Large mammals are even less common than small ones in urban and suburban areas, but they can wreak havoc on a garden close to woods or mountains. The most common large garden pests include deer, moose, and bears.
Deer are infamous for grazing on leaves, stems, and buds of different plants, as well as for eating grass seed. Some gardeners have successfully controlled deer invasion by spreading animal or human hair over freshly seeded grass, or planting shrubs with furry leaves. Fences and motion sensing devices are also effective ways to keep deer out of your garden.
Moose and deer have similar grazing patterns, as well as large, plant-trampling feet. Moose won’t typically travel as far out of the mountains as a deer will, so they are more of a problem for cabin-dwelling gardeners. Try diverting the moose with a salt lick, or putting up a fence.

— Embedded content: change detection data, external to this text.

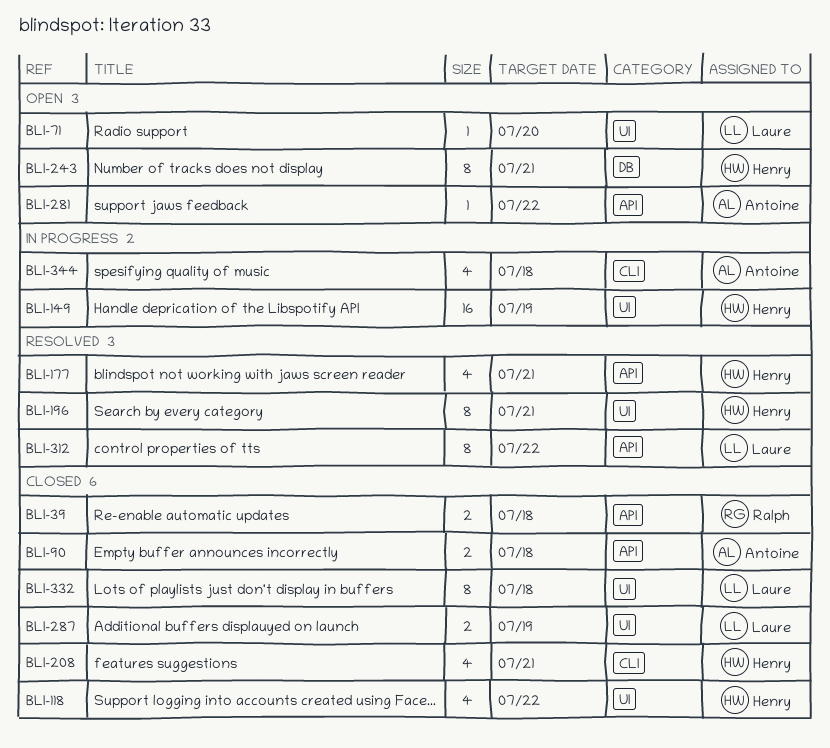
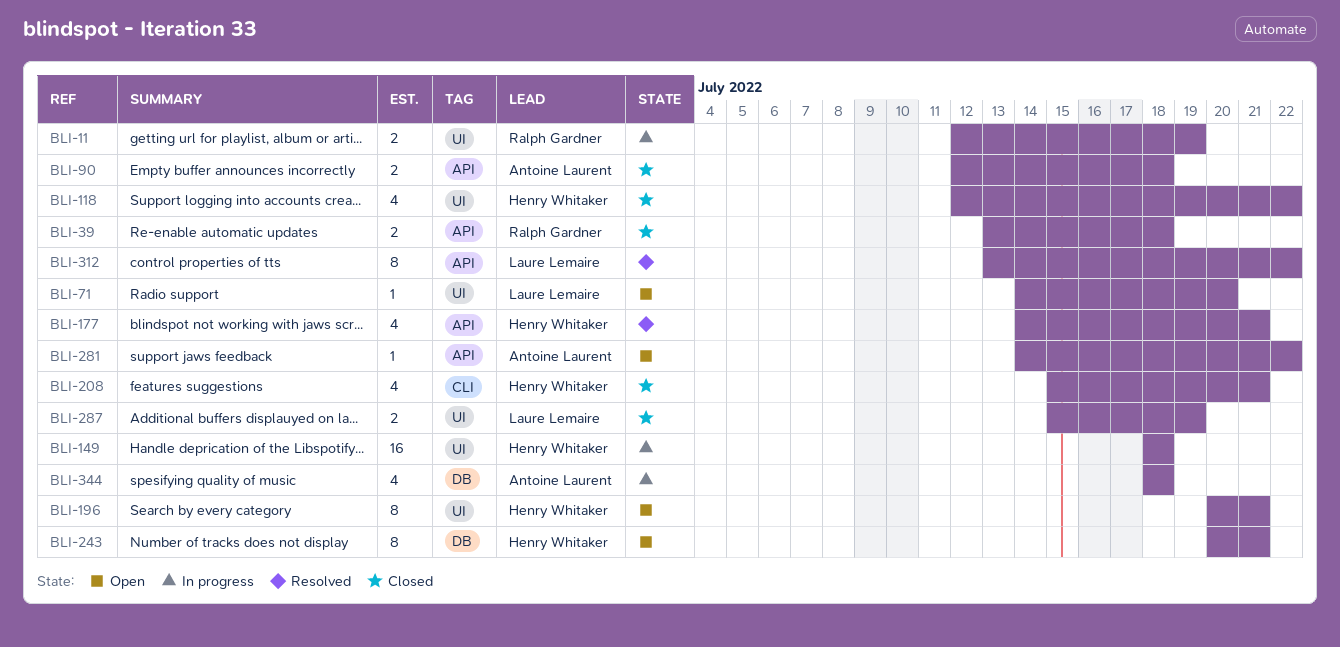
BLI-11: none -> present
BLI-149, due: Jul 19 -> Jul 18
BLI-196, status: Resolved -> Open
BLI-332: present -> none
BLI-344, label: CLI -> DB

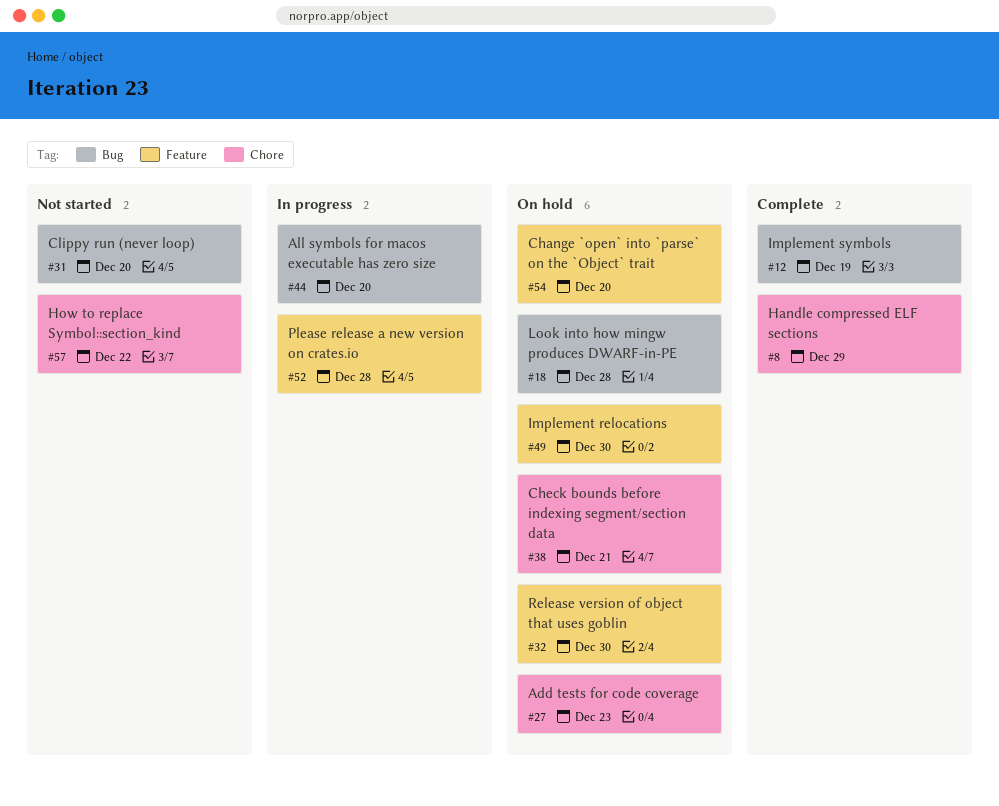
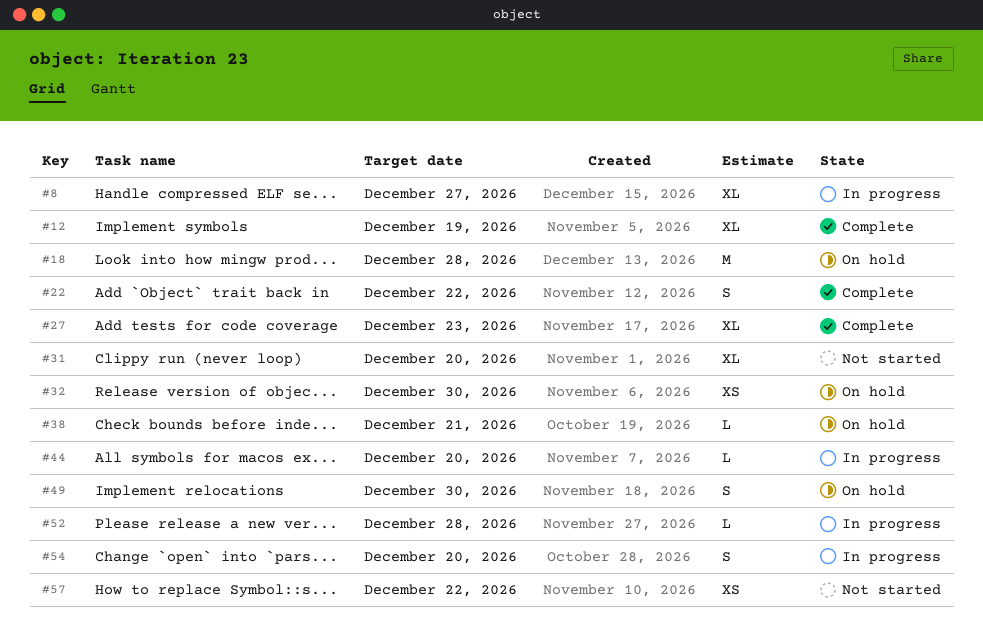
#8, status: Complete -> In progress
#8, due: Dec 29 -> Dec 27
#22: none -> present
#27, status: On hold -> Complete
#54, status: On hold -> In progress

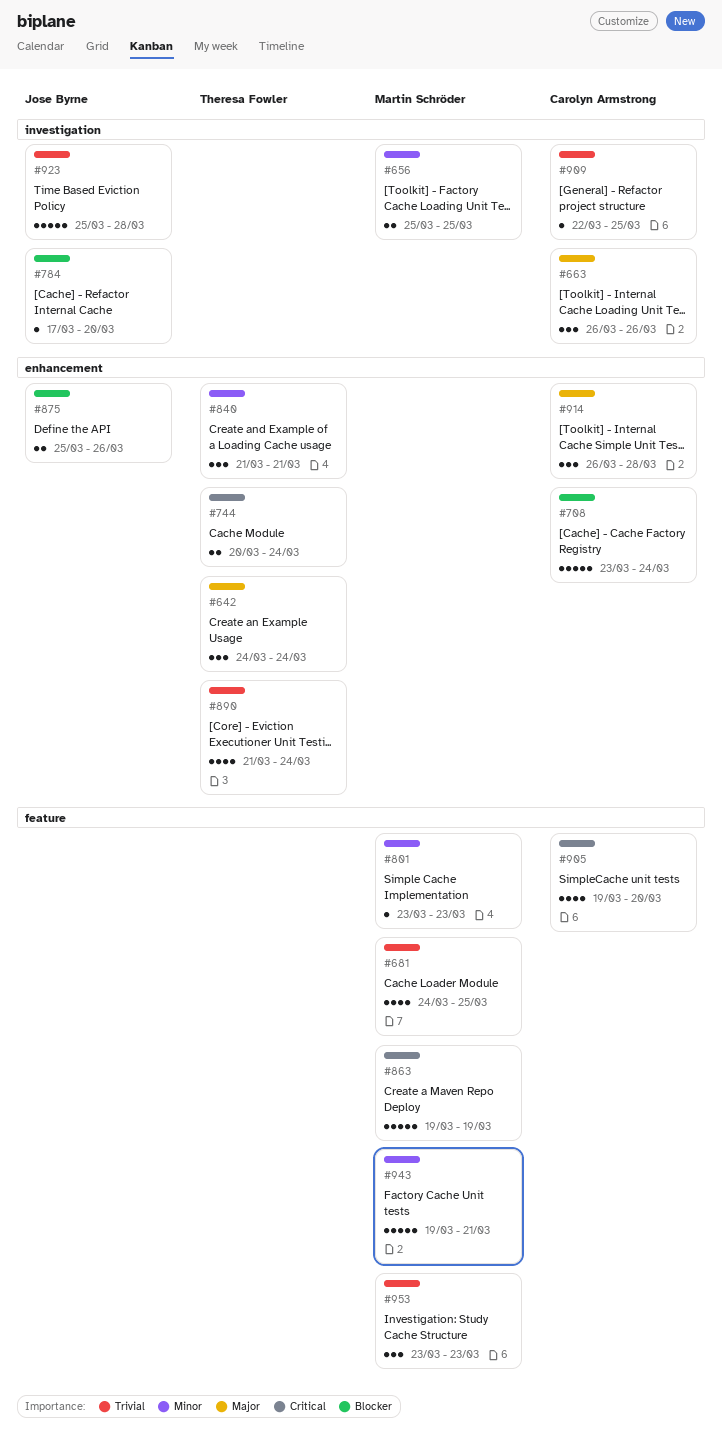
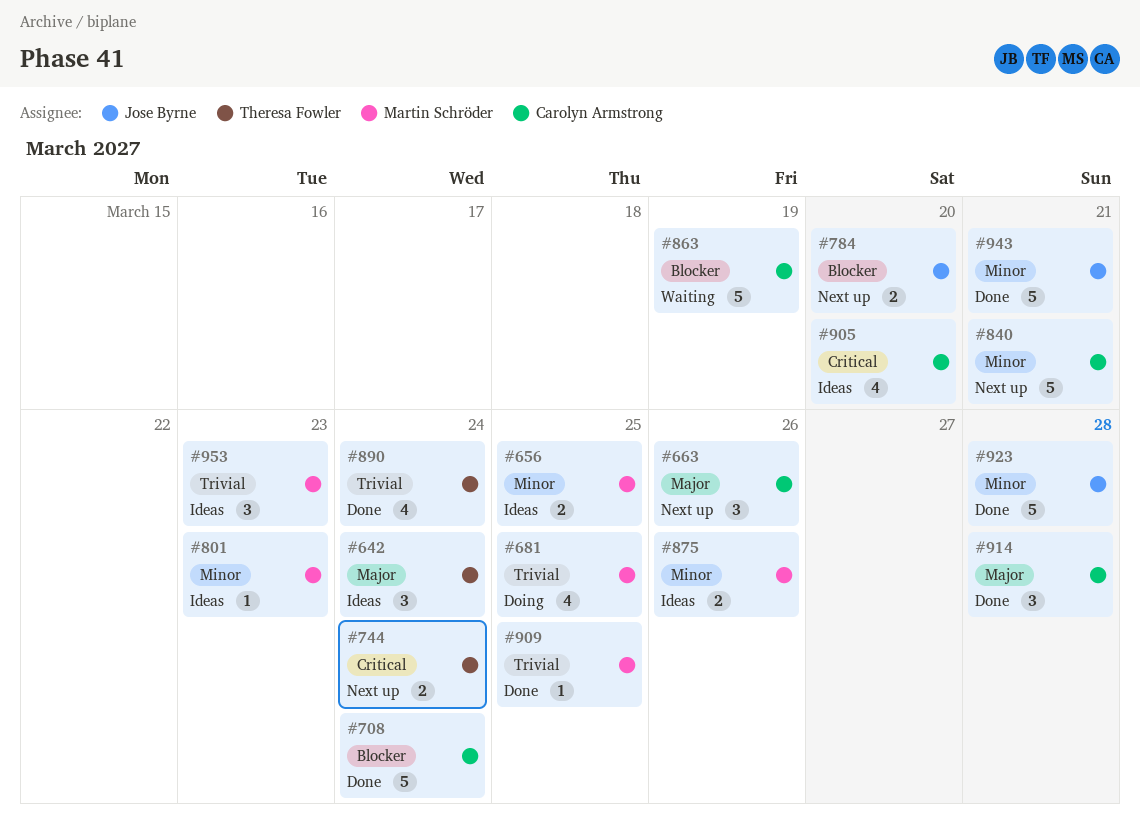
#784, estimate: 1 -> 2
#840, owner: Theresa Fowler -> Carolyn Armstrong
#840, estimate: 3 -> 5
#863, owner: Martin Schröder -> Carolyn Armstrong
#863, priority: Critical -> Blocker
#875, owner: Jose Byrne -> Martin Schröder
#875, priority: Blocker -> Minor
#909, owner: Carolyn Armstrong -> Martin Schröder
#923, priority: Trivial -> Minor
#943, owner: Martin Schröder -> Jose Byrne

Bears, also found in more rural locations, eat produce including berries, corn, honey, and melons. They are attracted to birdseed, so it is best to only feed birds when bears are in hibernation. Quickly harvest your fruits and vegetables, and keep all food scraps out of your yard.
Nothing says springtime like the sound of birds chirping outside your windows. But the same birds that call in the spring may also be stealing your harvest in the fall. Some birds to look out for include
- crown sparrows
However, you don’t have to completely rid your yard of winged creatures. Even the birds that will potentially harm your crop can provide some good benefits to a regular flower garden: hummingbirds, orioles, robins, finches, and buntings help pollinate crops and eat pests, such as slugs.
One way to keep birds at bay that doesn’t include creating a scarecrow, is hiring a pest control company to install spikes on the tops of your fences or bird nets around your enclosures. Or you can try installing birdfeeders to distract them from the food growing on the ground as well.
The types of pests you deal with will depend on the ecosystem you live in, and the plants you are trying to grow. Before it’s time to plant, know what type of wildlife you will be dealing with. Take precautions to control the pests, and your garden will grow without the threat of unfriendly wildlife.